To do: Print the listing below exactly, minus its pictures.

Extracted material:
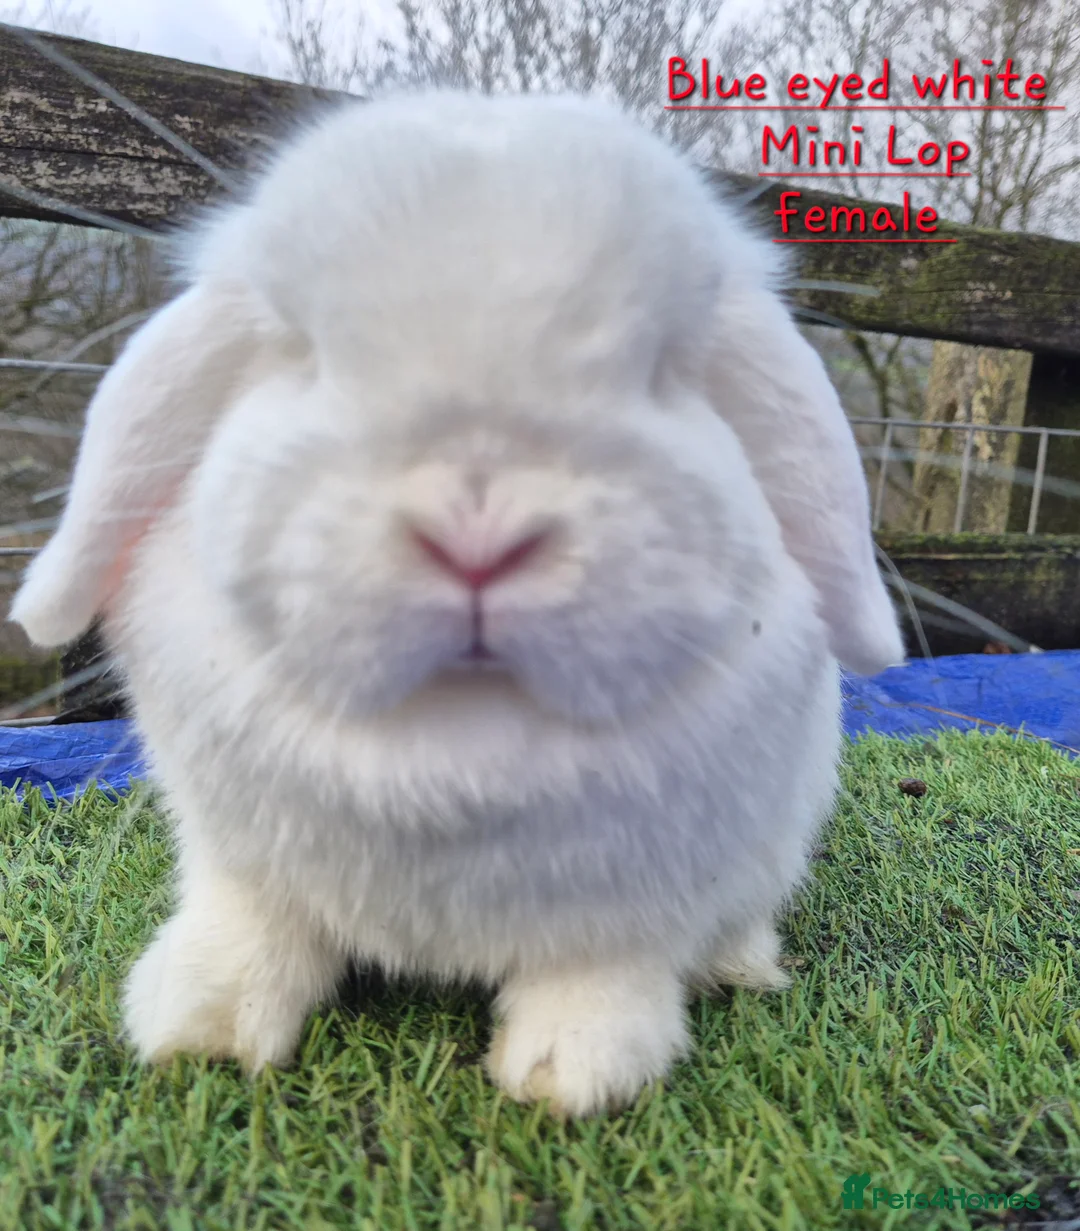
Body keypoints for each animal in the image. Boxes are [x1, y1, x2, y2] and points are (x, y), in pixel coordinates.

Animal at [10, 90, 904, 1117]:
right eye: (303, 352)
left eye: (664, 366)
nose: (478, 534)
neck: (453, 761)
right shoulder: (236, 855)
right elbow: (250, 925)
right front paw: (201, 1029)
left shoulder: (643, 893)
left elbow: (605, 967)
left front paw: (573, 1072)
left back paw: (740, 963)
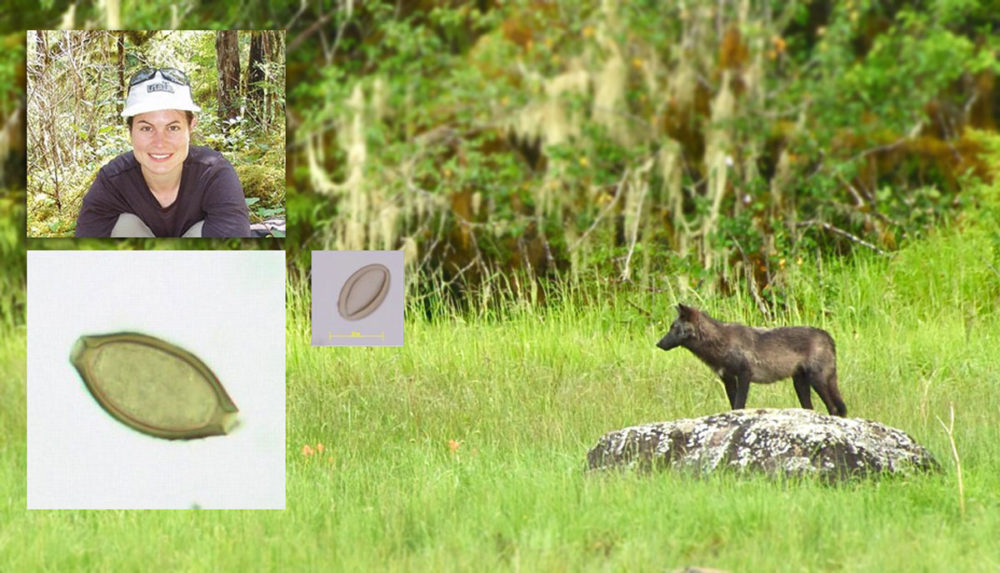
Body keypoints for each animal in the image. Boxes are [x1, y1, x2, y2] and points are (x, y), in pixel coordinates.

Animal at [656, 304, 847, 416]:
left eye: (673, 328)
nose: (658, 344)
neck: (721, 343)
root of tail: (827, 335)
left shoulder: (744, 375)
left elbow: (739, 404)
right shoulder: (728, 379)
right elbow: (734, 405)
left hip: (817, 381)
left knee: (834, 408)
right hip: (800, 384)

Reply:
Body keypoints for each animal in the image. Boxes are [x1, y1, x2, y2] and points are (x, y), in pixel coordinates.

Animal at [10, 90, 904, 1117]:
right eye: (303, 352)
left eye: (664, 366)
nose: (478, 534)
neck: (453, 761)
right shoulder: (236, 855)
right elbow: (250, 925)
right front paw: (201, 1029)
left shoulder: (643, 893)
left elbow: (605, 967)
left front paw: (573, 1072)
left back paw: (740, 963)
Body keypoints for each animal in the image. Boxes are [x1, y1, x2, y2] and points are (x, y), in pixel coordinates.

Animal at [656, 304, 847, 416]:
left eye: (673, 328)
nose: (658, 344)
neck: (721, 343)
root of tail: (827, 335)
left shoulder: (744, 375)
left elbow: (739, 404)
right shoulder: (728, 379)
right elbow: (734, 405)
left hip: (817, 381)
left knee: (834, 408)
right hip: (800, 384)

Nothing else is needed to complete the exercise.